Text extracted from each page
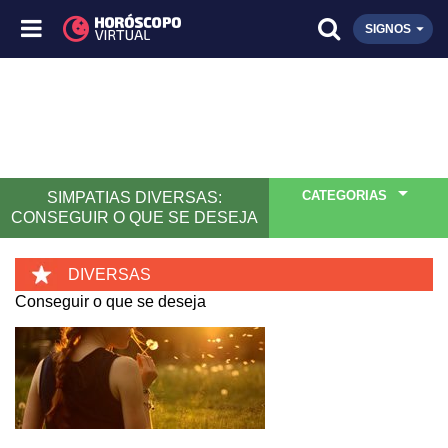
SIGNOS
CATEGORIAS
SIMPATIAS DIVERSAS:
CONSEGUIR O QUE SE DESEJA
DIVERSAS
Conseguir o que se deseja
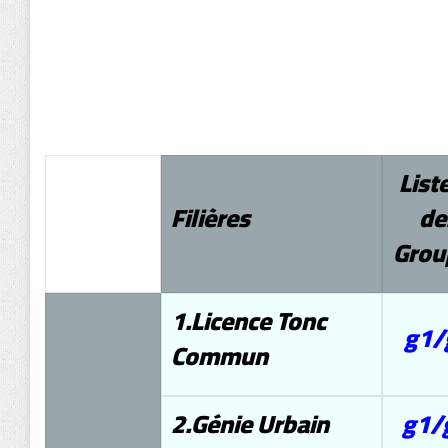
Lis
Filières
de
Grou
1.Licence Tonc
g1/
Commun
2.Génie Urbain
g1/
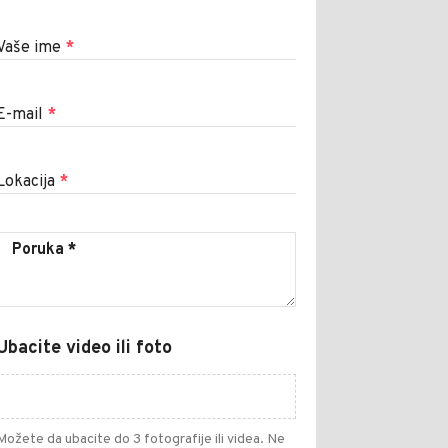
Vaše ime
*
E-mail
*
Lokacija
*
Ubacite video ili foto
Možete da ubacite do 3 fotografije ili videa. Ne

**To do**. Copy every line of text in the material above word for word, leaving out the pictures.

**Completed exercise**.
SIGNOS
CATEGORIAS
SIMPATIAS DIVERSAS:
CONSEGUIR O QUE SE DESEJA
DIVERSAS
Conseguir o que se deseja
Lis
Filières
de
Grou
1.Licence Tonc
g1/
Commun
2.Génie Urbain
g1/
Vaše ime
*
E-mail
*
Lokacija
*
Ubacite video ili foto
Možete da ubacite do 3 fotografije ili videa. Ne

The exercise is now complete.